Tika duduk. Tersenyum tanggung pada Deni yang terus saja memandangnya tanpa berkedip. Tentu saja perbuatan Deni membuat Tika risi, hingga gadis itu memalingkan wajah saat menyuapkan makanan ke dalam mulutnya. Membuatku geleng-geleng kepala.
"Gi, aku kemarin bertemu Ayu," ujar Tika. Meletakkan sendok dan garpunya dalam posisi menutup.
Aku melebarkan kelopak mata. Menghentikan jariku yang sedari tadi menari di permukaan gawai. Menatapnya kaget.
Aku mengubah mimik muka. Berdehem pelan. "Oh .... Bagaimana kabar Ayu?" bertanya dengan intonasi santai. Padahal hatiku bergemuruh mendengar namanya disebut.
Dia—”
"Ayu siapa?" Deni menyela. Memotong perkataan Tika.
Aku dan Tika saling pandang. Hening sesaat.
"Kabar Ayu baik, Gi. Aku justru kaget saat dia bilang akan menikah. Sebulan lagi pula." Tika meneruskan ucapannya. Tidak menanggapi pertanyaan Deni.
Tika tersentak, lantas memukul bibirnya. Seolah menyesal karena telah salah bicara.
"Kau ... sudah tahu, Gi?" Tika bertanya, ragu-ragu.
Aku tersenyum kecut. Menganggukkan kepala pelan.
"Kau baik-baik saja, kan?"
"Itu tidak penting, Tika. Yang penting Ayu bahagia. Apalagi calon suaminya kakak sepupuku sendiri. Aku pasti bahagia untuk keduanya." Aku berbohong. Menggigit bibirku kuat. Berpura-pura tegar.
Tika menunduk. Gadis itu tidak terkejut. Ayu pasti sudah memberitahu Tika betapa rumitnya hubungan kami.
"Tapi, Gi. Aku tahu kau masih sa—"
"Cukup, Tika. Cukup. Jangan ungkit masa lalu. Kumohon." Aku menggeleng cepat. Tersenyum pahit.

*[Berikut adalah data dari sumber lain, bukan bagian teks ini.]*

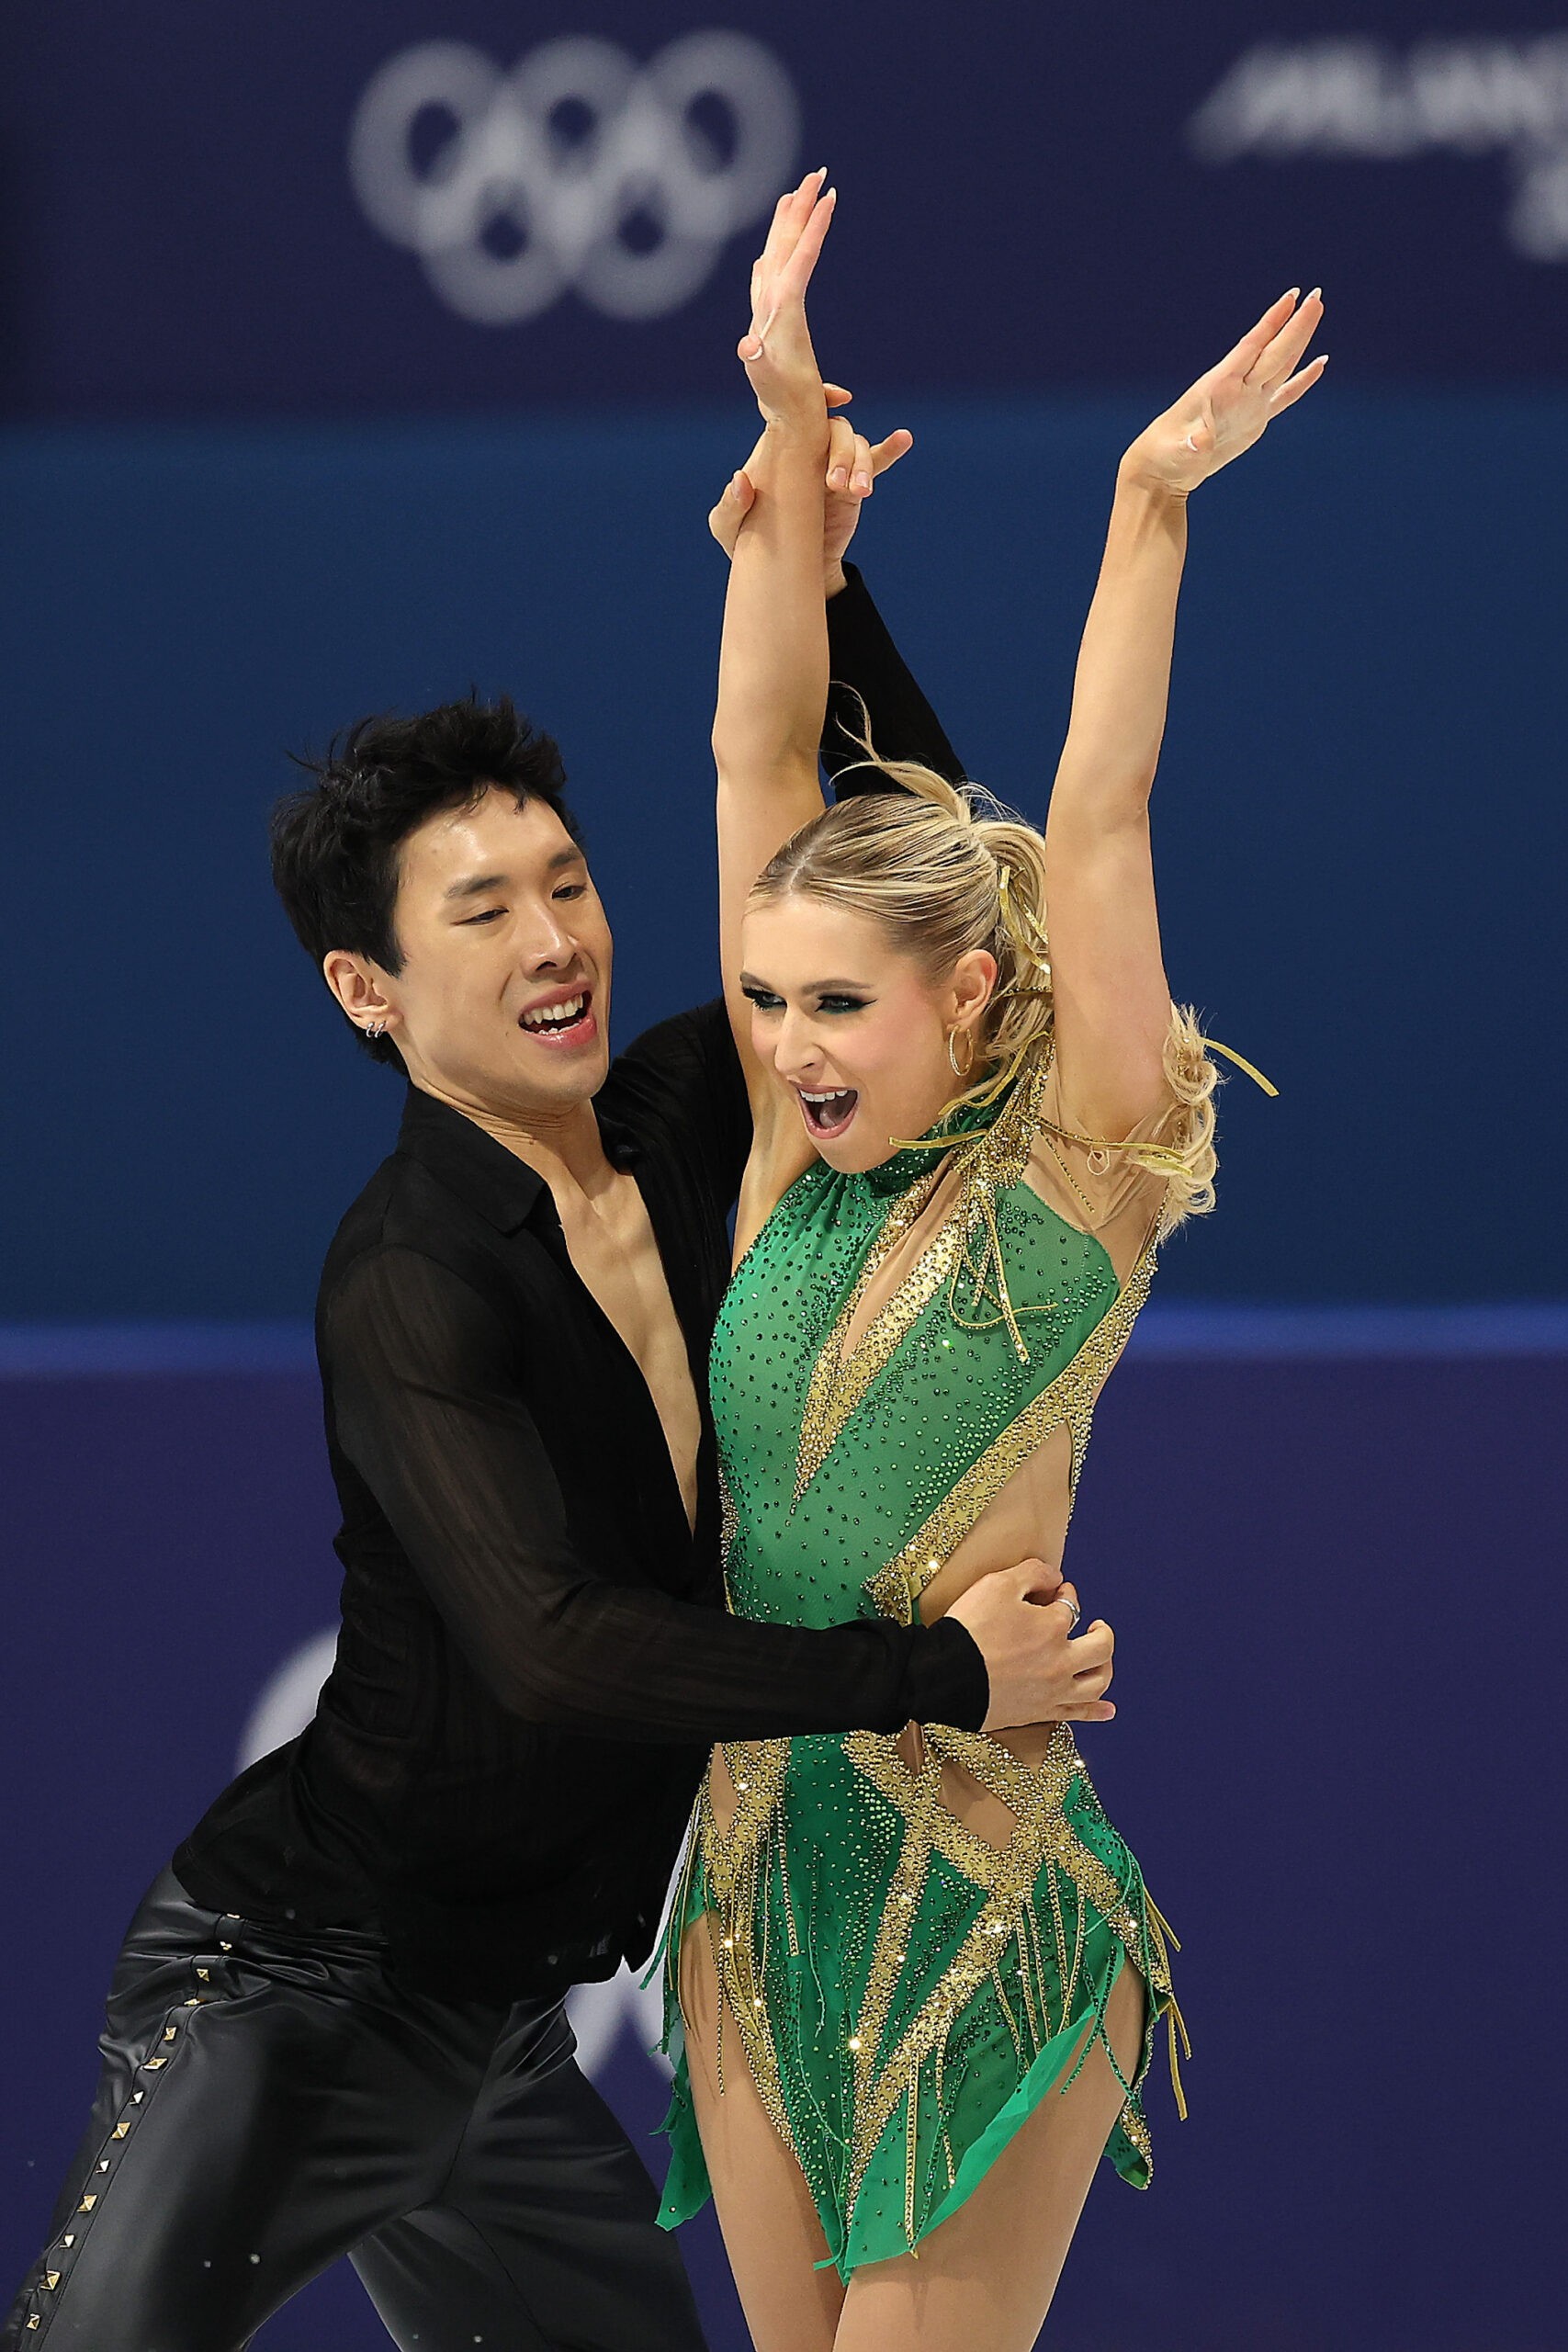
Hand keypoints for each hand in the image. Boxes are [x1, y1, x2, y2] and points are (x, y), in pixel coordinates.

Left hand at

Tika mengangguk, menundukkan wajahnya. "Maaf, Gio."
Hening.
Deni berdehem. "Maaf, nih, ganggu sebentar, ya. Ngomong-ngomong siapa ‘Ayu’?" Deni bertanya lagi, memecah keheningan. Menoleh padaku dan Tika bergantian. Penasaran. Melebarkan kupingnya kalau-kalau salah satu dari kami berkenan menjawab.
Aku berdiri. "Tika, aku balik dulu, ya. Salam untuk Ayu."
"A-aku ikut, Gio. Bareng saja jalannya." Tika ikut berdiri, menyusulku. Meninggalkan Deni sendiri. Pria itu menggerutu. Menggeram. Langsung menyambar leherku dari belakang dengan kencang.
"Kenapa pada ninggalin aku sih?!" seru Deni tak terima.
Aku menarik tangan Deni. Melepaskan lengannya dari leherku. "Pikir saja sendiri," jawabku berseloroh. Tika terkekeh melihat tingkah kami. Deni masygul. Memilih diam menyelaraskan langkahnya denganku. Berjalan di antara aku dan Tika.
*****
Aku duduk di ruang tunggu. Melihat secarik kertas di tangan. Masih ada dua antrean di depanku. Aku menghela napas panjang. Menunduk. Mengamati garis-garis nat pada lantai gedung. Hampir satu jam aku duduk mematung, akhirnya nomor antreanku dipanggil. Aku berjalan pelan menuju kursi yang ditunjukkan.
"Selamat siang, Bapak. Silakan duduk. Dengan saya—" ucapan customer servis itu terjeda. Aku mengenalinya.
"De-dengan saya, Sekar, ada yang bisa saya bantu?" Ayu tersenyum tanggung. Aku juga tersenyum. Lantas kami berdua duduk.